▶ _Problem to work on_: Every line of the material needs an exact copy, apart from the images.

▶ _Material shown_:
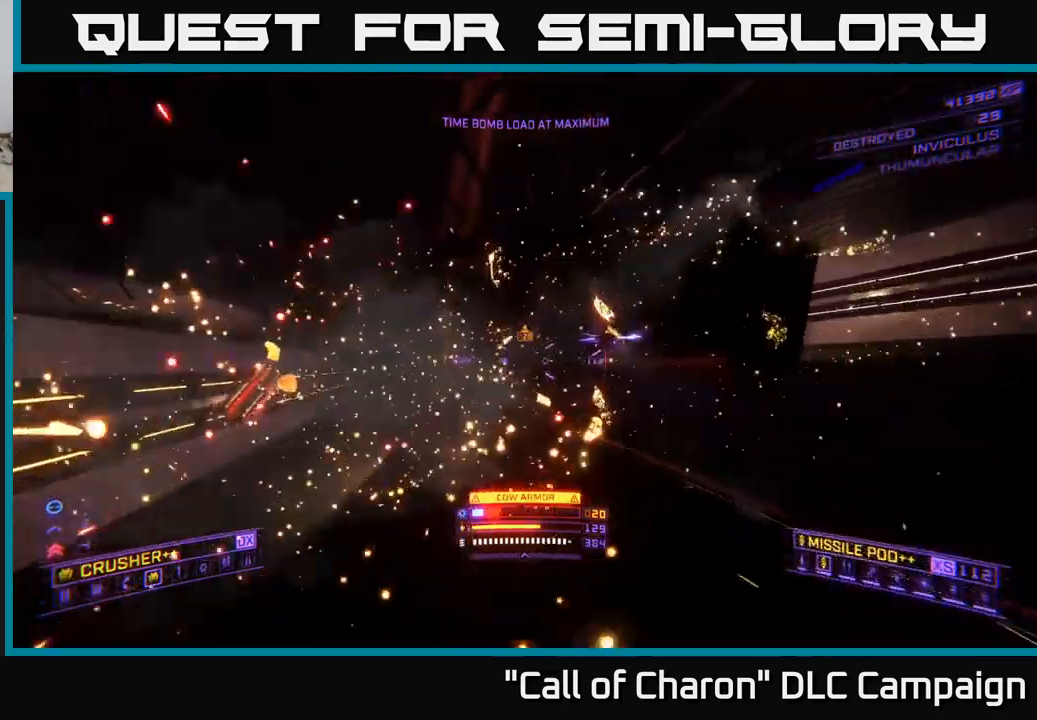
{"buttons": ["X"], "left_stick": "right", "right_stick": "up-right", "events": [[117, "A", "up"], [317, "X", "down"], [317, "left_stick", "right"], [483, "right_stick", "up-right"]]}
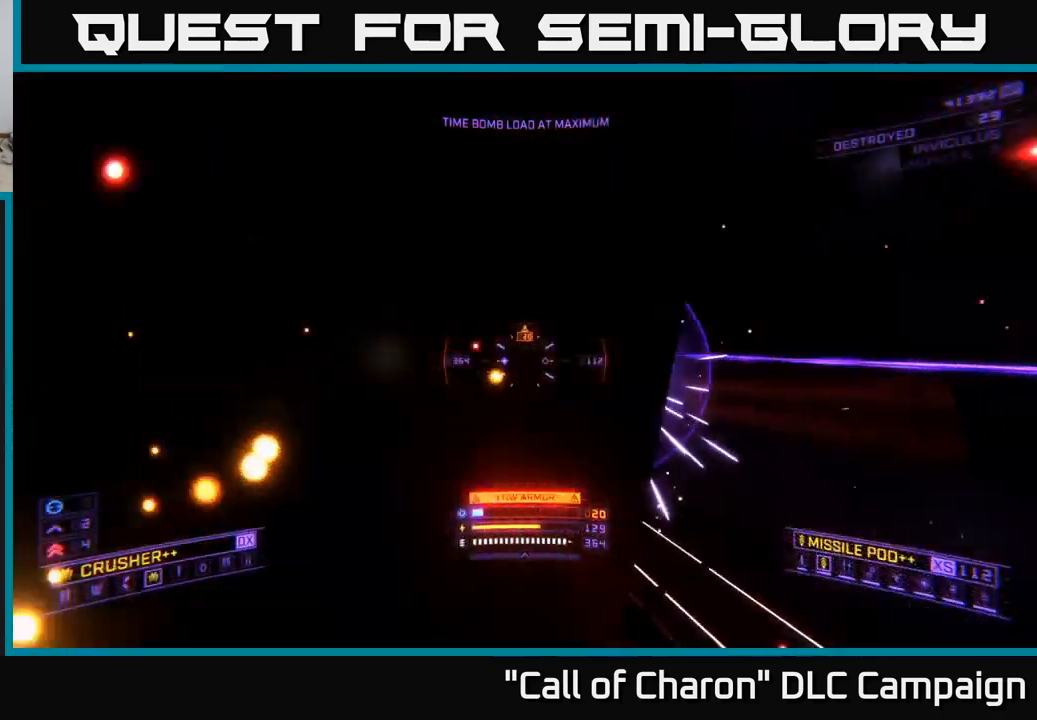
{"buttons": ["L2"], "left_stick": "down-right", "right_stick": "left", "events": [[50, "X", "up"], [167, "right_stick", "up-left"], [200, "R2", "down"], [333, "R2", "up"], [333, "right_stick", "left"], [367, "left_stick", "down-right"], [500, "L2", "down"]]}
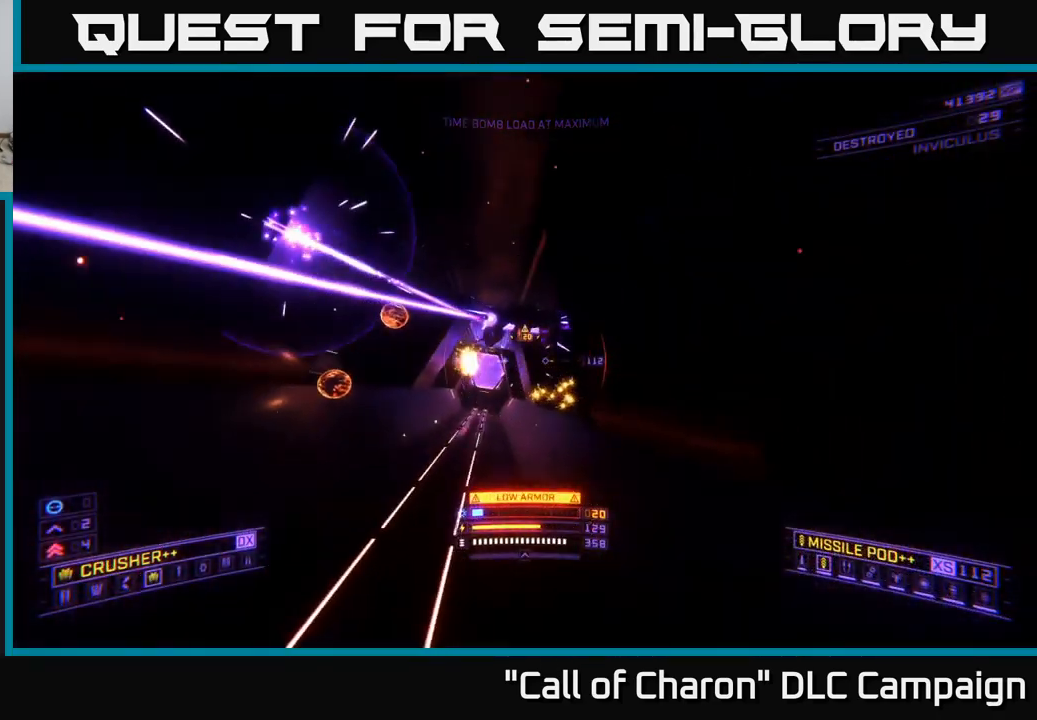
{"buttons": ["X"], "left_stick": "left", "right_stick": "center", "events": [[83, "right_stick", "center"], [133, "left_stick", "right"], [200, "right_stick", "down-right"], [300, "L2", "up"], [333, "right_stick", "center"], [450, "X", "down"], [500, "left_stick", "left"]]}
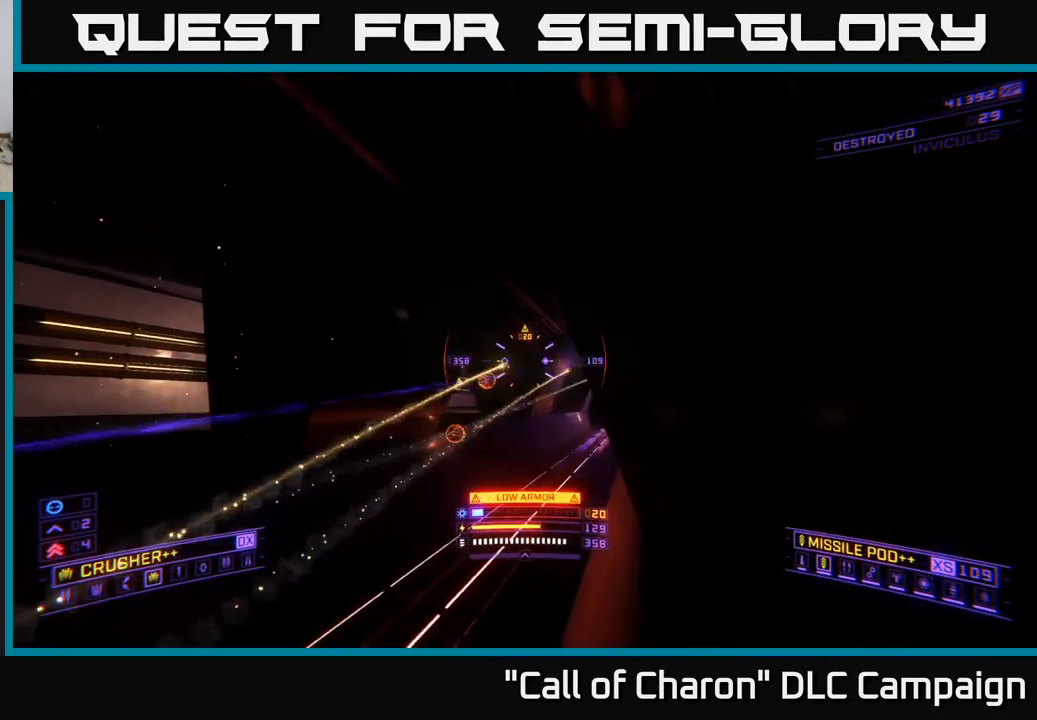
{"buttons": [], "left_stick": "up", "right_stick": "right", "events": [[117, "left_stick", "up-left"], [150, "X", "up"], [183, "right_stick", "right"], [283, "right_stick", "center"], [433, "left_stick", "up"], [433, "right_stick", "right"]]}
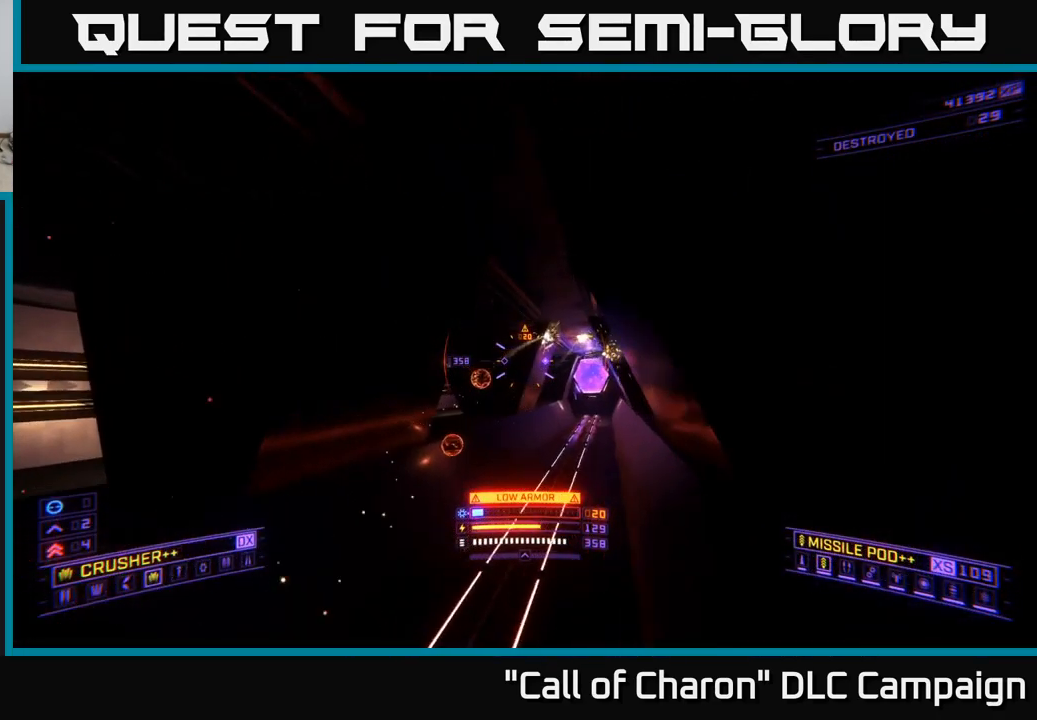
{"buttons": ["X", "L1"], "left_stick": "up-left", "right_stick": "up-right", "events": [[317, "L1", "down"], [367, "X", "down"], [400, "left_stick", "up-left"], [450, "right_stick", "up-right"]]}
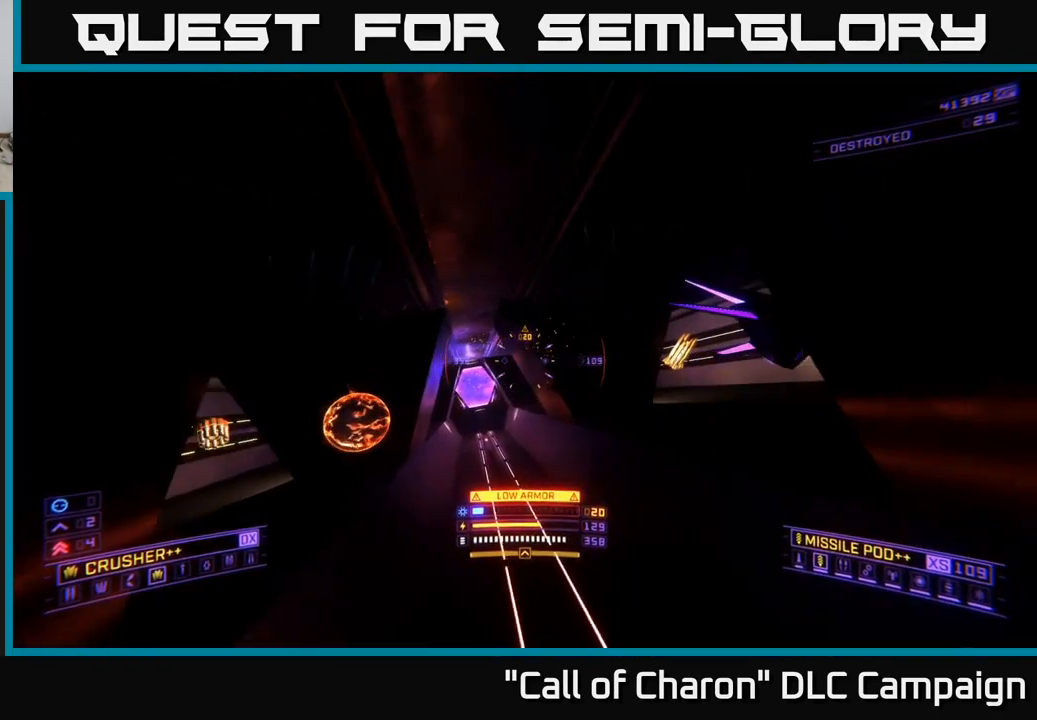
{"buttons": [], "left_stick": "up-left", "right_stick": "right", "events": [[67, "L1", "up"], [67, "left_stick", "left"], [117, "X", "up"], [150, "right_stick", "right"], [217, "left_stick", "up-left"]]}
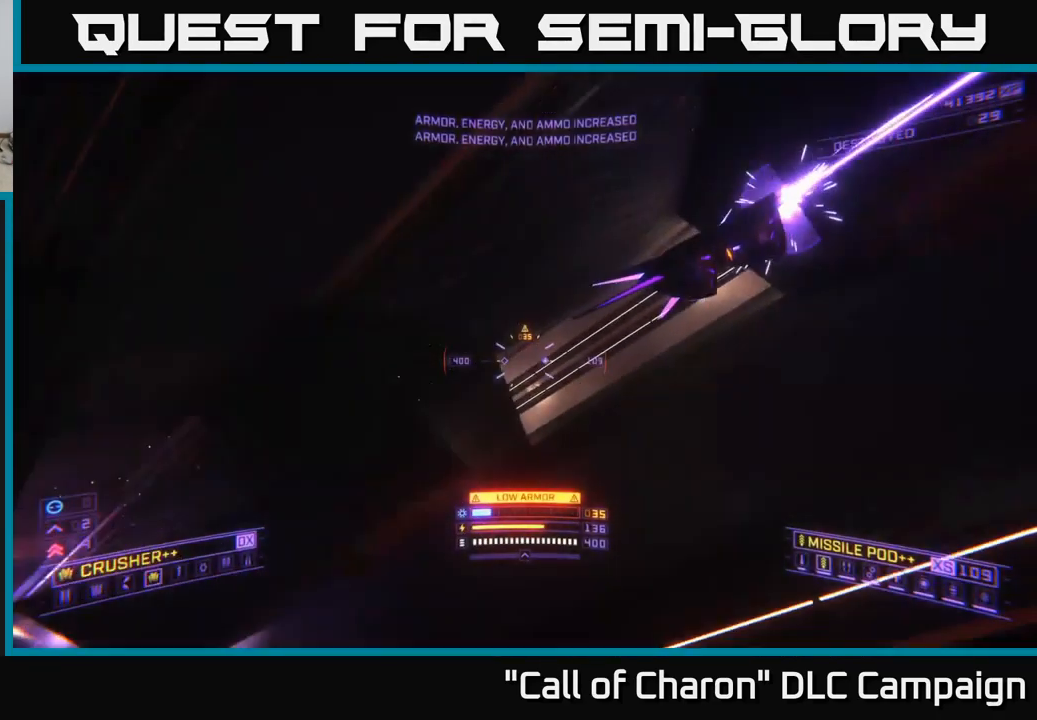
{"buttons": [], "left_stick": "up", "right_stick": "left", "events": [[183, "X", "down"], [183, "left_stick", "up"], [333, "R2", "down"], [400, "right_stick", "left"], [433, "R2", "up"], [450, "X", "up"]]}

▶ _Response for this exercise_:
{"buttons": ["X"], "left_stick": "right", "right_stick": "up-right", "events": [[117, "A", "up"], [317, "X", "down"], [317, "left_stick", "right"], [483, "right_stick", "up-right"]]}
{"buttons": ["L2"], "left_stick": "down-right", "right_stick": "left", "events": [[50, "X", "up"], [167, "right_stick", "up-left"], [200, "R2", "down"], [333, "R2", "up"], [333, "right_stick", "left"], [367, "left_stick", "down-right"], [500, "L2", "down"]]}
{"buttons": ["X"], "left_stick": "left", "right_stick": "center", "events": [[83, "right_stick", "center"], [133, "left_stick", "right"], [200, "right_stick", "down-right"], [300, "L2", "up"], [333, "right_stick", "center"], [450, "X", "down"], [500, "left_stick", "left"]]}
{"buttons": [], "left_stick": "up", "right_stick": "right", "events": [[117, "left_stick", "up-left"], [150, "X", "up"], [183, "right_stick", "right"], [283, "right_stick", "center"], [433, "left_stick", "up"], [433, "right_stick", "right"]]}
{"buttons": ["X", "L1"], "left_stick": "up-left", "right_stick": "up-right", "events": [[317, "L1", "down"], [367, "X", "down"], [400, "left_stick", "up-left"], [450, "right_stick", "up-right"]]}
{"buttons": [], "left_stick": "up-left", "right_stick": "right", "events": [[67, "L1", "up"], [67, "left_stick", "left"], [117, "X", "up"], [150, "right_stick", "right"], [217, "left_stick", "up-left"]]}
{"buttons": [], "left_stick": "up", "right_stick": "left", "events": [[183, "X", "down"], [183, "left_stick", "up"], [333, "R2", "down"], [400, "right_stick", "left"], [433, "R2", "up"], [450, "X", "up"]]}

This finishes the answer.